Requirement: Write out the text of all the rows below word for word, line by line, and leave the pictures out of your answer.

Records for the exercise START

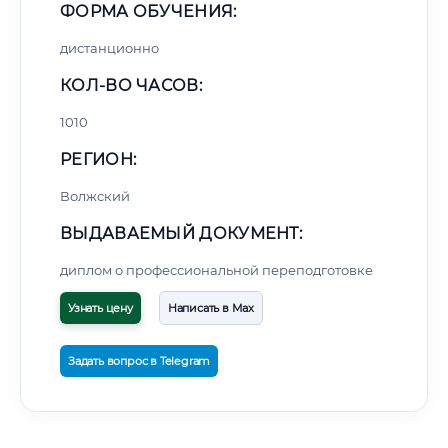
ФОРМА ОБУЧЕНИЯ:
дистанционно
КОЛ-ВО ЧАСОВ:
1010
РЕГИОН:
Волжский
ВЫДАВАЕМЫЙ ДОКУМЕНТ:
диплом о профессиональной переподготовке
Узнать цену
Написать в Max
Задать вопрос в Telegram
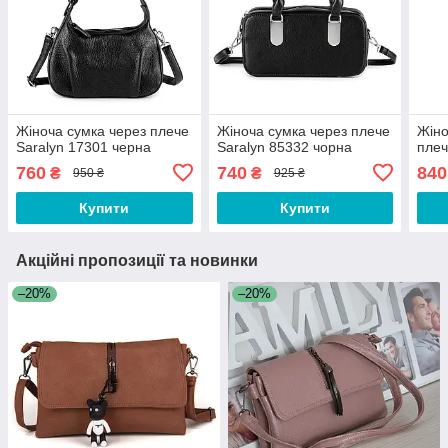
Жіноча сумка через плече
Жіноча сумка через плече
Жіно
Saralyn 17301 черна
Saralyn 85332 чорна
плеч
760
740
840
₴
₴
950 ₴
925 ₴
Купити
Купити
Акційні пропозиції та новинки
–20%
–20%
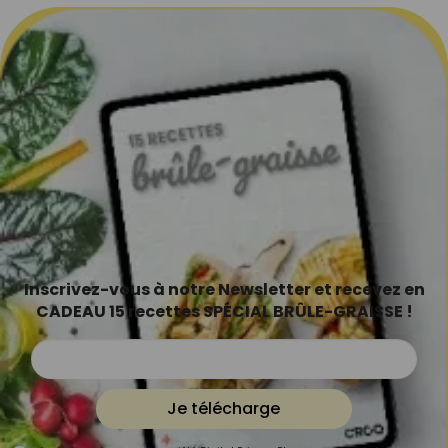
Inscrivez-vous à notre Newsletter et recevez en
CADEAU 15 recettes SPÉCIAL BRÛLE-GRAISSE !
Je télécharge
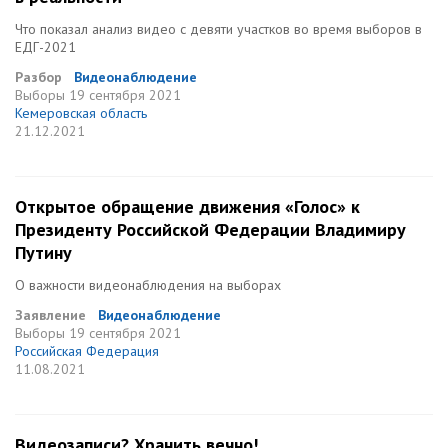
Что показал анализ видео с девяти участков во время выборов в
ЕДГ-2021
Разбор
Видеонаблюдение
Выборы
19 сентября 2021
Кемеровская область
21.12.2021
Открытое обращение движения «Голос» к
Президенту Российской Федерации Владимиру
Путину
О важности видеонаблюдения на выборах
Заявление
Видеонаблюдение
Выборы
19 сентября 2021
Российская Федерация
11.08.2021
Видеозаписи? Хранить вечно!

Records for the exercise END

Response box:
ФОРМА ОБУЧЕНИЯ:
дистанционно
КОЛ-ВО ЧАСОВ:
1010
РЕГИОН:
Волжский
ВЫДАВАЕМЫЙ ДОКУМЕНТ:
диплом о профессиональной переподготовке
Узнать цену
Написать в Max
Задать вопрос в Telegram
Жіноча сумка через плече
Жіноча сумка через плече
Жіно
Saralyn 17301 черна
Saralyn 85332 чорна
плеч
760
740
840
₴
₴
950 ₴
925 ₴
Купити
Купити
Акційні пропозиції та новинки
–20%
–20%
Inscrivez-vous à notre Newsletter et recevez en
CADEAU 15 recettes SPÉCIAL BRÛLE-GRAISSE !
Je télécharge
Что показал анализ видео с девяти участков во время выборов в
ЕДГ-2021
Разбор
Видеонаблюдение
Выборы
19 сентября 2021
Кемеровская область
21.12.2021
Открытое обращение движения «Голос» к
Президенту Российской Федерации Владимиру
Путину
О важности видеонаблюдения на выборах
Заявление
Видеонаблюдение
Выборы
19 сентября 2021
Российская Федерация
11.08.2021
Видеозаписи? Хранить вечно!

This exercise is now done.